AFTER the measurement of the Lough Foyle base, Mr Drummond remained for some time in Ireland, the head-quarters of the Survey being now in Dublin. In December 1828, and January 1829, he was engaged, along with Lieutenant Murphy, in comparing the measuring bars and the standards, and testing the compensation microscopes ; which work they resumed and completed in the following autumn. During a portion of the summer, they were occupied in observations for the triangulation in the vicinity of the base.*

The anxiety and exposure attending the operations in 1828 had seriously affected his health—the second, if not the third time, that a severe illness had sprung out of his devotion to the service.
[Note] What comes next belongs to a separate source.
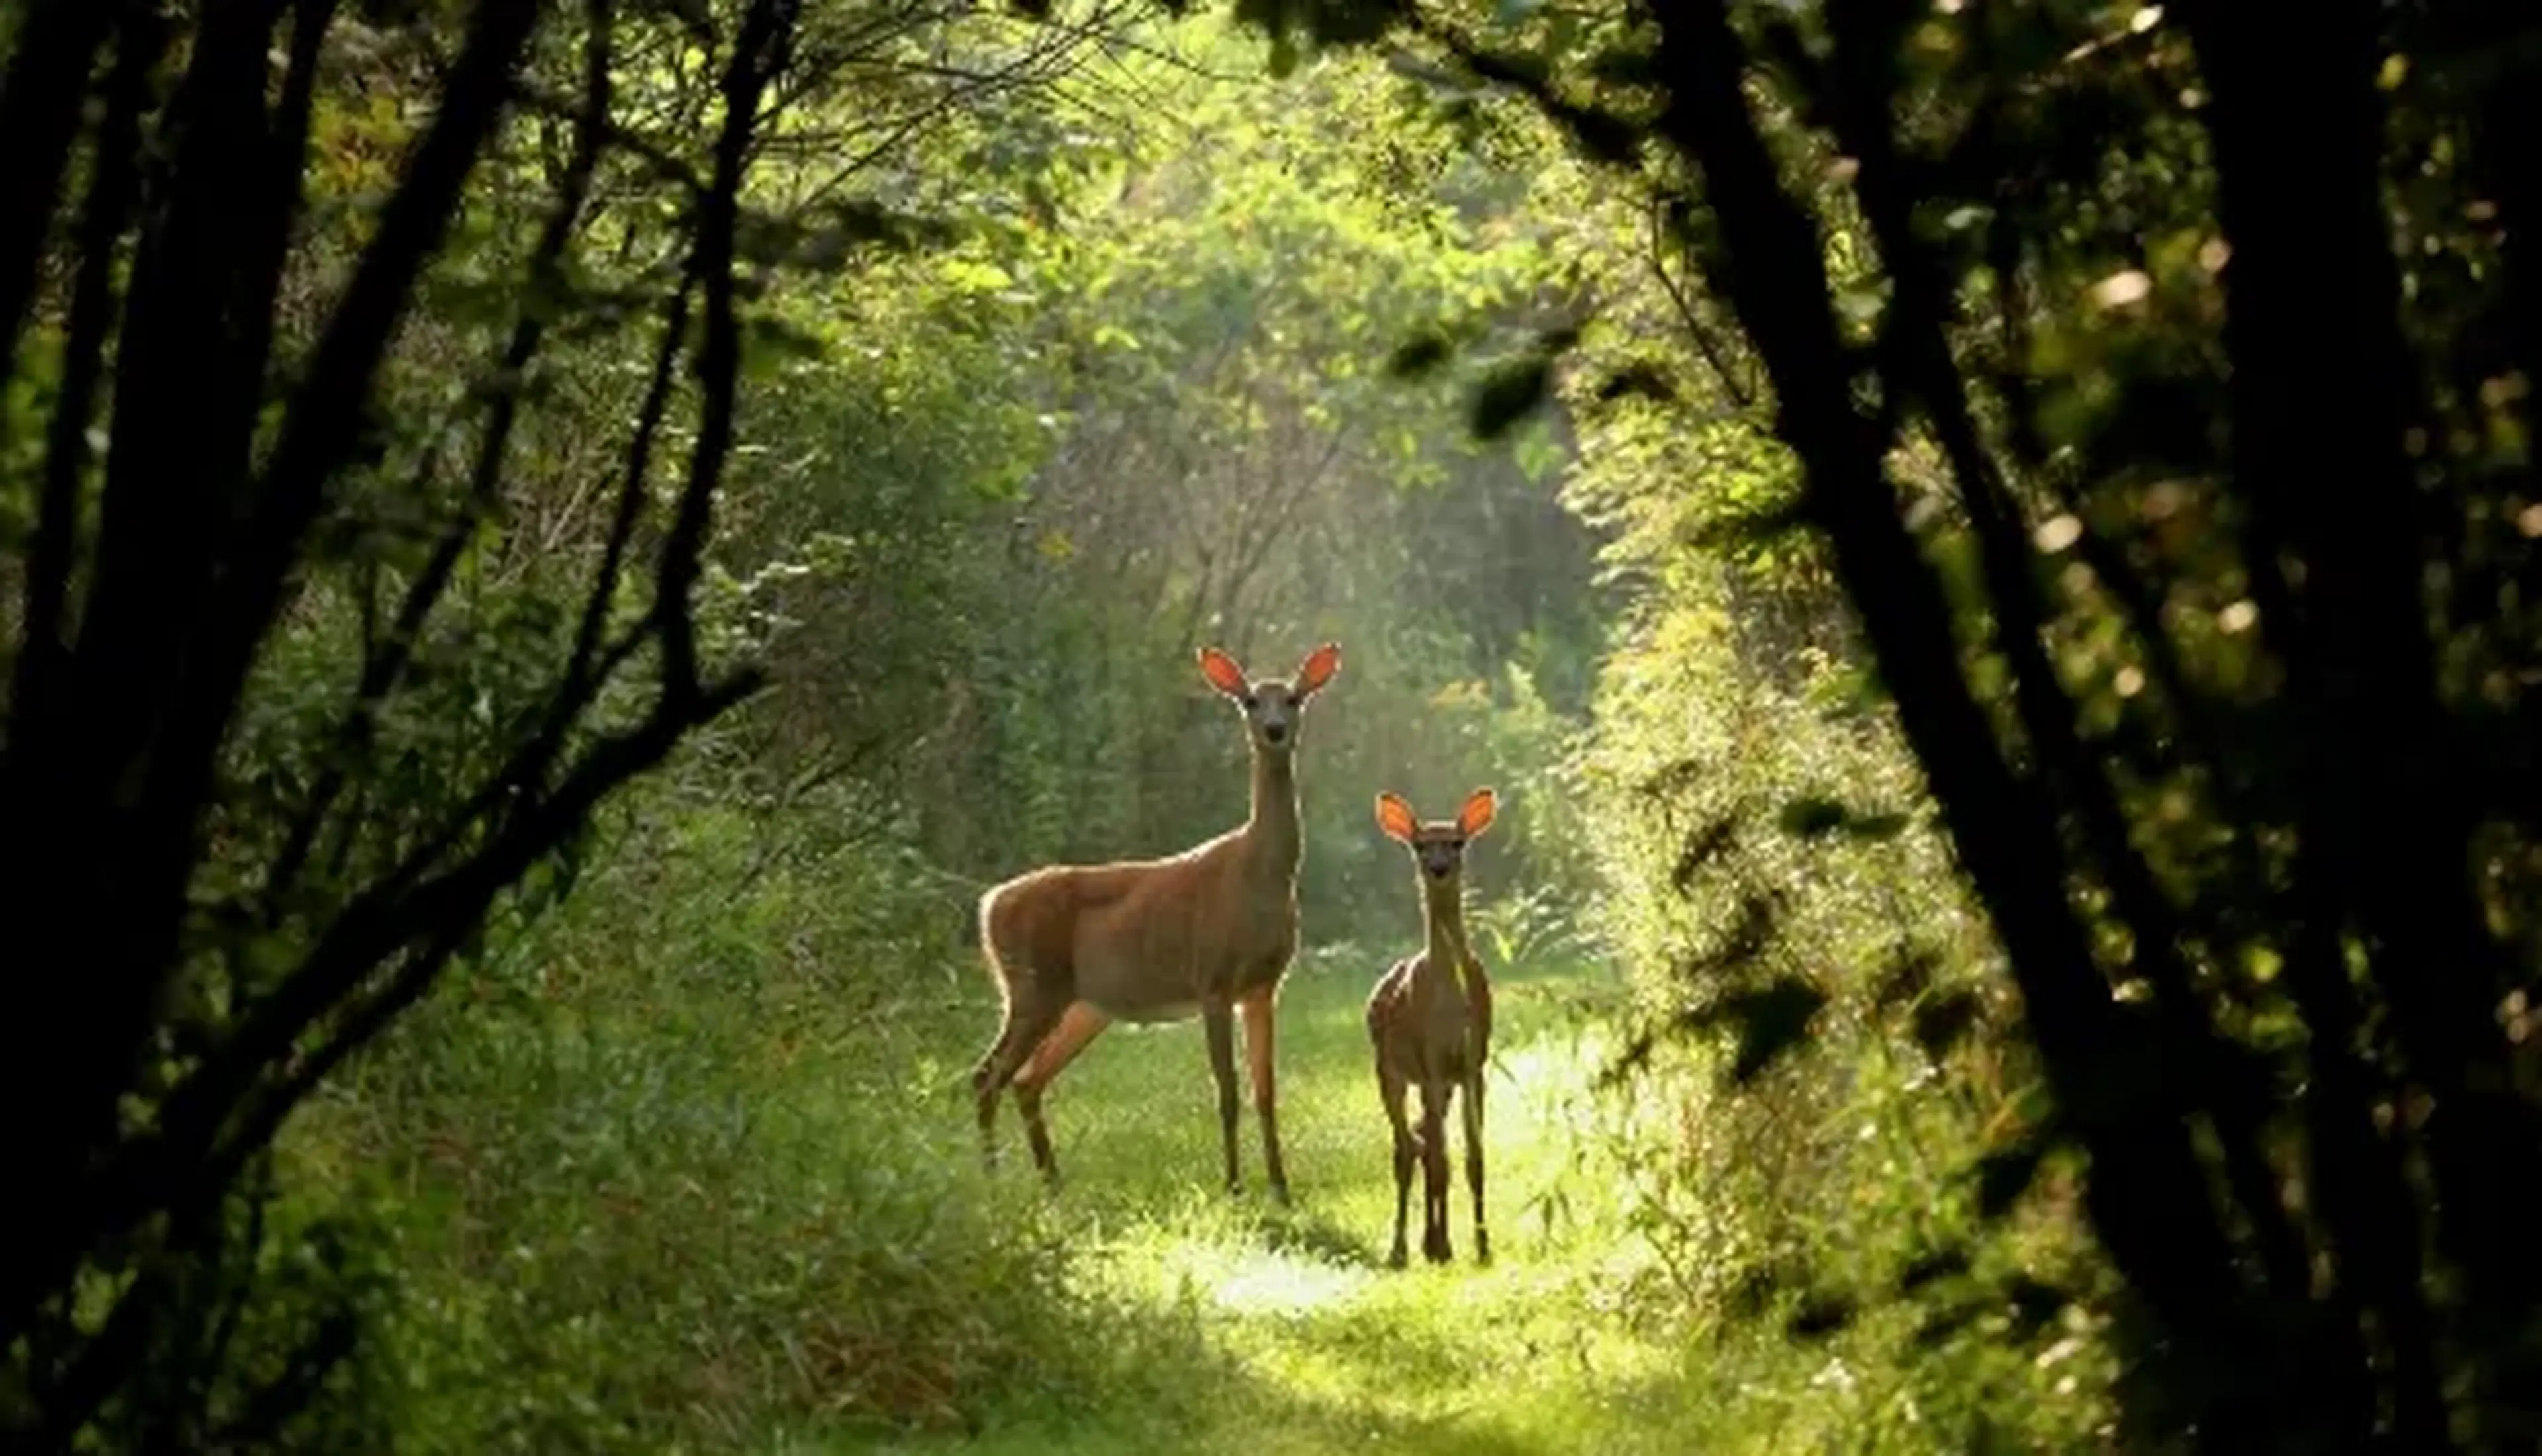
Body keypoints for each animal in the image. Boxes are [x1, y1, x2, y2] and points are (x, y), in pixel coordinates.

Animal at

He suffered much, as in the winter of 1825, from palpitation and sleepless

* The observations made at Minearney by Messrs Drummond and Murphy in June 1829 are given in the Appendix to Yolland's “Account," where will also be found the results of the comparisons referred to, pp. 20, 21, and 22. In February, March, and April 1830, Mr Drummond was engaged in a similar set of comparisons.Ibid. pp. 15, 19. The last time he took part in experiments of this kind was in the spring of 1833, when, along with the Rev. R. Sheepshanks and Mr Simms, he was engaged in ascertaining the expansions of the Royal Society's brass scale.Ibid. p. 12.